In 2003, the state had allocated $37.8 million toward the projected cost of the $48.9 million project projected for groundbreaking in April, to build "a two story, 170,850-square-foot high school, complete with 1,000-seat auditorium, several new athletic fields and a 1,200- seat stadium".

Groundbreaking was delayed with a projected completion date in Spring of 2005, "to meet the a New England Association of Schools and Colleges' deadline for addressing any remaining problems so the school can remain an accredited establishment". In August 2003, NEASC had placed Plainfield High School on probation.

School officials also responded in 2003 to reports of increased fighting with the explanation that the presence of a safety officer had increased the reporting of fights. Additionally, school board representatives of the town of Sterling raised "concerns stemming a from decreasing funding for education in Plainfield, particularly at the high school level", and what "extracurricular activities and classroom direction" Plainfield High School would offer Sterling students. Ultimately, officials from both towns celebrated together the groundbreaking for the new Plainfield-Sterling cooperative high school.

By February 2004, school officials had demonstrated progress toward meeting 52 accreditation recommendations, with remaining recommendations to be addressed when the new $48.9-million cooperative high school opened. That month, a new partnership between Plainfield High and Three Rivers Community College made a new technology program in photonics with college credits available to the high school's students. In August, freshmen students were the first to attend classes in the new building.

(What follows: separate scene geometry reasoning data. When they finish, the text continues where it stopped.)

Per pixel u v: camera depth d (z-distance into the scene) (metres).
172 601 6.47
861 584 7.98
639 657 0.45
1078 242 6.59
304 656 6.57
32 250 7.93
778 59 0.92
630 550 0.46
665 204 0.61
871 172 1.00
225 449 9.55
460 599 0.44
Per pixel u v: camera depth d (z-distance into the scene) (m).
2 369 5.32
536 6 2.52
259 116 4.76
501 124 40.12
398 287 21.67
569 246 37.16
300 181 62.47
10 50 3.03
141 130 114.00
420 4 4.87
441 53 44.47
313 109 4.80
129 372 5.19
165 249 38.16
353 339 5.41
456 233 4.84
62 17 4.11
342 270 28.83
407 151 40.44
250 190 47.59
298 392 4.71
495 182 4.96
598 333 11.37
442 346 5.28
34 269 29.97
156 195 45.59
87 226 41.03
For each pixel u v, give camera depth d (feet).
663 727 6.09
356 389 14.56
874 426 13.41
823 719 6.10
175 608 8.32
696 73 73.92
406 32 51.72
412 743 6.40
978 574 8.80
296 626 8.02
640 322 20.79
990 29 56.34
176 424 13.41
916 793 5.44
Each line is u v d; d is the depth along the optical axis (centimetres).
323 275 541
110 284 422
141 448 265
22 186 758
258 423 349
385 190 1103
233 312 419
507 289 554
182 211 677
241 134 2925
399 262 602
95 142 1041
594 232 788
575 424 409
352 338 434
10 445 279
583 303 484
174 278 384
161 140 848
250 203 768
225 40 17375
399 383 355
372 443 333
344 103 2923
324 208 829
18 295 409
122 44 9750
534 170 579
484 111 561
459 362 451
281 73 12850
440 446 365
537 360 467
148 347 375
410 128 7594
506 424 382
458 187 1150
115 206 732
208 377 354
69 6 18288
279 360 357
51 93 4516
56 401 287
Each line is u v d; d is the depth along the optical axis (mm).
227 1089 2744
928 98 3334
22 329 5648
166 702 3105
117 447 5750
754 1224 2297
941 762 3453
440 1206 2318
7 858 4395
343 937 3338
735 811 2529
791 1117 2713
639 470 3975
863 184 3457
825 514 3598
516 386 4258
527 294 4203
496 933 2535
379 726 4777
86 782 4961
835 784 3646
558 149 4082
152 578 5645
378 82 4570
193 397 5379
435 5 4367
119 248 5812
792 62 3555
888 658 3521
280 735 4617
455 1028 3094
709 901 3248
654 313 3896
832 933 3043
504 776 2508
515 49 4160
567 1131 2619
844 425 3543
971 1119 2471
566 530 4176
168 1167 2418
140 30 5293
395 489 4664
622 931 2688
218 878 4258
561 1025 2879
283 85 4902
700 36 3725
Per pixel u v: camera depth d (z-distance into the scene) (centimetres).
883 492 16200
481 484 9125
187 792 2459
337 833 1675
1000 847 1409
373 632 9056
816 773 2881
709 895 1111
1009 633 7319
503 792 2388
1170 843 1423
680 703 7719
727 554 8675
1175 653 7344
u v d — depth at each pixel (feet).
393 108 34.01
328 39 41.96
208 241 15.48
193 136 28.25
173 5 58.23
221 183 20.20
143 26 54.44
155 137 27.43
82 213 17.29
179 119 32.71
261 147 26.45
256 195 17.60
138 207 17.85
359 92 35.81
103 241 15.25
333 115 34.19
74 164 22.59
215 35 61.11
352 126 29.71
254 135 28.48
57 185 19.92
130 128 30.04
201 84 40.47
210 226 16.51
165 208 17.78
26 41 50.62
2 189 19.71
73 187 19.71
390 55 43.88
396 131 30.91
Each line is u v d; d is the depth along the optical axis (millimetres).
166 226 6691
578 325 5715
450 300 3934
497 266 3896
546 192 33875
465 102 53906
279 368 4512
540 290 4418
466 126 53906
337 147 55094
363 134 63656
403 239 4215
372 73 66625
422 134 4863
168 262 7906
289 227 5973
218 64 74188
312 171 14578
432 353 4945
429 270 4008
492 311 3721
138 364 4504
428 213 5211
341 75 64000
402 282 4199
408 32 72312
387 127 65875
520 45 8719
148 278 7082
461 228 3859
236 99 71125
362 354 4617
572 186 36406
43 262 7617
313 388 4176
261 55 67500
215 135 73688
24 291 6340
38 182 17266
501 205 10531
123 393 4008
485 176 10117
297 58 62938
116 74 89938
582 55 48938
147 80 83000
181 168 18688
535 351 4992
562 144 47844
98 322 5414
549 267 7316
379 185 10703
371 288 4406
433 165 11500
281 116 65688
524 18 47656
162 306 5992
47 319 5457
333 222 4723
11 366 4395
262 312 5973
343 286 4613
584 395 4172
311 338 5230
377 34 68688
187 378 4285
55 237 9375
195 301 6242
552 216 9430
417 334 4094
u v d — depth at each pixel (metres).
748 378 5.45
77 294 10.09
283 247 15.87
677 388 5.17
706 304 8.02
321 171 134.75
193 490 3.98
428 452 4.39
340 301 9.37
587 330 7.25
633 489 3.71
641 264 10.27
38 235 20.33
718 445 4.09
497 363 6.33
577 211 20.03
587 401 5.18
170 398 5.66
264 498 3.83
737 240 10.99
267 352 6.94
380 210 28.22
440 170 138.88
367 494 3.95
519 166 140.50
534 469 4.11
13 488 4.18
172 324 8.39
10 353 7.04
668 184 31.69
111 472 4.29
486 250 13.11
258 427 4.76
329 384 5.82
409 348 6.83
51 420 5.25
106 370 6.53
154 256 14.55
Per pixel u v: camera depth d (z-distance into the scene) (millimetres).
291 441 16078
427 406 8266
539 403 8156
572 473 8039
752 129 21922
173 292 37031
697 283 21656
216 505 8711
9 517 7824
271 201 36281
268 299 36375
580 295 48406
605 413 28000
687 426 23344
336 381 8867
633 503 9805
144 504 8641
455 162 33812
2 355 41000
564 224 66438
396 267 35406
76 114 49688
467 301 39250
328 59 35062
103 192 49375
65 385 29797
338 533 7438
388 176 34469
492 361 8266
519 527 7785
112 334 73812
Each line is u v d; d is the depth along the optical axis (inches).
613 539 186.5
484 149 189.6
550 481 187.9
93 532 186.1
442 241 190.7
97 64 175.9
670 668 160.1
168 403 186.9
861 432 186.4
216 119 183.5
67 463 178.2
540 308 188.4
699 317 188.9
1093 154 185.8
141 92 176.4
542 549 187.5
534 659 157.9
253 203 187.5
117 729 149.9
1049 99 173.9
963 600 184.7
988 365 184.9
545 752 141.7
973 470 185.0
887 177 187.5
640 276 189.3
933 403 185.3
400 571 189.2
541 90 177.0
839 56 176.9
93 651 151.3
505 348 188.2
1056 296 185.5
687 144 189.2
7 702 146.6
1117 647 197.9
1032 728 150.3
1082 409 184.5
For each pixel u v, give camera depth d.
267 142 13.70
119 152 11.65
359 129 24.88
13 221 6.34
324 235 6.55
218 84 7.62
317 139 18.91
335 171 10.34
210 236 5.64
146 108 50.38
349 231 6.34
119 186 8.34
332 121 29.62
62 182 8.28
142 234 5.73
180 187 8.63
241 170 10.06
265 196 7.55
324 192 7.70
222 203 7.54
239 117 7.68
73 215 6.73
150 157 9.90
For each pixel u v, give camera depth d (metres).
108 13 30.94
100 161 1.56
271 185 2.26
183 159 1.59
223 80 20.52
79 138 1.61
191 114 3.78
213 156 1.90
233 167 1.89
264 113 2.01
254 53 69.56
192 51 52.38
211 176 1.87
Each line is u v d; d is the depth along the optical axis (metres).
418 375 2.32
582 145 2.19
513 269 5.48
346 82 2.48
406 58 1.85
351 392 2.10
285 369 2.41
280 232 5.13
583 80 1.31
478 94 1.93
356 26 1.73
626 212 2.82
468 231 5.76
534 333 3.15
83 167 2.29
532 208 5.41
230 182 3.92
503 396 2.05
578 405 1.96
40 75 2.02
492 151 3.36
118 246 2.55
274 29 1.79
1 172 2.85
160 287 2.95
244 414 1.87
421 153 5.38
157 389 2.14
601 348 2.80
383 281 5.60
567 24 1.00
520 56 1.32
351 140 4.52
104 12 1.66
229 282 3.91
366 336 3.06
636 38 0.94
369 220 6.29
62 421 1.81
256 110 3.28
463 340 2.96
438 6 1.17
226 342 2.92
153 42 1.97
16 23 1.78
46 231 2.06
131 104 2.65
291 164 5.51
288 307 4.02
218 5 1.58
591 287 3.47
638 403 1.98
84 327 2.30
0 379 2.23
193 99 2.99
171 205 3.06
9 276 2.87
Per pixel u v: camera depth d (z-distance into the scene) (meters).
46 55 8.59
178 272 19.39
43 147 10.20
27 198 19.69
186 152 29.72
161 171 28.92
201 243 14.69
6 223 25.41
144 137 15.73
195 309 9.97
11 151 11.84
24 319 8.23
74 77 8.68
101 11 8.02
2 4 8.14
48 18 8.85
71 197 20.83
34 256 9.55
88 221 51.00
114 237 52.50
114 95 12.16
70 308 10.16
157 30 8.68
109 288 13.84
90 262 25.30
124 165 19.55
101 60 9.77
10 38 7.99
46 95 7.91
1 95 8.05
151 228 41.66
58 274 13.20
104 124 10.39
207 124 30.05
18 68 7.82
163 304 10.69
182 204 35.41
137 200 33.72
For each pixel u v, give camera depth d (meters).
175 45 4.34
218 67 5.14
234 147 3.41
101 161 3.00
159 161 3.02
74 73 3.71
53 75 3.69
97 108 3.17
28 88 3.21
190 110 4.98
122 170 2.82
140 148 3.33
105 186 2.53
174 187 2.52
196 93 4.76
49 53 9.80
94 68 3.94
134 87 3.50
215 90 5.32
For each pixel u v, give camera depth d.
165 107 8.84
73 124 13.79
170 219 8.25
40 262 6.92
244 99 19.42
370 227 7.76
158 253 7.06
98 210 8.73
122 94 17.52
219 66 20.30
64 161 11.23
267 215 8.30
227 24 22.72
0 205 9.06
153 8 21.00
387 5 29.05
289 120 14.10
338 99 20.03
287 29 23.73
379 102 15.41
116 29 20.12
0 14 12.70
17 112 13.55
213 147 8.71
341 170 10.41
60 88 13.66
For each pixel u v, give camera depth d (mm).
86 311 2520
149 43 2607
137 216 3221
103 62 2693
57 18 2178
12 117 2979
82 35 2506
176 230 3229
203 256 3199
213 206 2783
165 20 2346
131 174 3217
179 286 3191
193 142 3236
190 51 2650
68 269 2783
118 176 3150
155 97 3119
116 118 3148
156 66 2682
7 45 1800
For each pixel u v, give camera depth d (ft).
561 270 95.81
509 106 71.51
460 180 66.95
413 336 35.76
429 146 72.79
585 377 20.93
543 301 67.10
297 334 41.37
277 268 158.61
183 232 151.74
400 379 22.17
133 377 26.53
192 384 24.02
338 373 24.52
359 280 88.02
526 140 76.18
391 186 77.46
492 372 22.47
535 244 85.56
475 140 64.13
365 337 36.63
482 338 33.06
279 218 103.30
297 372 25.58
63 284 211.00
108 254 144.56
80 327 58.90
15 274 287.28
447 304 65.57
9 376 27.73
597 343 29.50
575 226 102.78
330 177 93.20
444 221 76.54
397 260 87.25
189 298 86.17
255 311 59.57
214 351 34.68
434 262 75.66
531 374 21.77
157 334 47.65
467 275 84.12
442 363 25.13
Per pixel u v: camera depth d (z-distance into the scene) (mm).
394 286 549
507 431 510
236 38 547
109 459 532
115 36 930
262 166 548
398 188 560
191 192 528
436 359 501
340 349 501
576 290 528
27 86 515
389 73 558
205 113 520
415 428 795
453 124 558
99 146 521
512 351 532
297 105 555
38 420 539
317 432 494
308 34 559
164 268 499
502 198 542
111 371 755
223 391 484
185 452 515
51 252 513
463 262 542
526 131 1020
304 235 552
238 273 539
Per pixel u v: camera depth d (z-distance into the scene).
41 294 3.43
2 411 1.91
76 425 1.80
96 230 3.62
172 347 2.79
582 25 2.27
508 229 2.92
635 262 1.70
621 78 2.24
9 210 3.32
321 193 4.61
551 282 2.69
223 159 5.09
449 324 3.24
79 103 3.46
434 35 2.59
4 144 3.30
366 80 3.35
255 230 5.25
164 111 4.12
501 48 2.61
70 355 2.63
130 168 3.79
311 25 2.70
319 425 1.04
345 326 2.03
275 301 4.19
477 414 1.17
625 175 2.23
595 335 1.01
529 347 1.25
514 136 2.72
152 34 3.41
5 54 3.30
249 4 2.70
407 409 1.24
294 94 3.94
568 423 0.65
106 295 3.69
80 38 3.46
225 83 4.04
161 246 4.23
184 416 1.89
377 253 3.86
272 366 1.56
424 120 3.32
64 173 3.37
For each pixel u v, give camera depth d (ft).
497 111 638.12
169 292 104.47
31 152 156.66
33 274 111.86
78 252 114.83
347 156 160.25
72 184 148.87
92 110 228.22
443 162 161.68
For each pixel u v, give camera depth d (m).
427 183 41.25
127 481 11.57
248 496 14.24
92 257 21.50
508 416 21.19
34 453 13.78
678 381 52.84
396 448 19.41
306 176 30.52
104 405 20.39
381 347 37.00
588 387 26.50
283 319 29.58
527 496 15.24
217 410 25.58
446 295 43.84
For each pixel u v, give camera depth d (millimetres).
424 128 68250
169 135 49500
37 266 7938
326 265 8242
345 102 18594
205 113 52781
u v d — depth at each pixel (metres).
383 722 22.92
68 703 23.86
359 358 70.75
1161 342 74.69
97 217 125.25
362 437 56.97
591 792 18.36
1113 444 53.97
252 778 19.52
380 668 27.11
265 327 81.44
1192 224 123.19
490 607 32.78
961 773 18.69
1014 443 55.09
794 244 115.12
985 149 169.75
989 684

According to a feasibility study prepared in 2019 advocating that Plainfield High School Annex building should be repurposed, "The Annex is listed on the National Register of Historic Places as contributing to the Central Village Historic District, and is also listed individually on Connecticut's State Register of Historic Places." A 2022 newspaper article documented the condition of the Annex, concluding it was "near total collapse".

In 2025, the school district and the police department proposed to restore funds for a school safety officer which had been cut in the 2009-10 school year. The education budget of $39.3 million failed, along with the general government budget, which would have increased property owners' annual tax bills by about 3.6%.

== Curriculum ==
Plainfield High School offers college preparatory courses as well as some occupational courses, spanning grades 9–12.

Graduation requirements for 2025 include 25 credits, distributed to satisfy requirements in humanities, including civics and fine arts; STEM; physical education; health and safety education; world language; a mastery-based diploma assessment; and 3 additional credits in any department.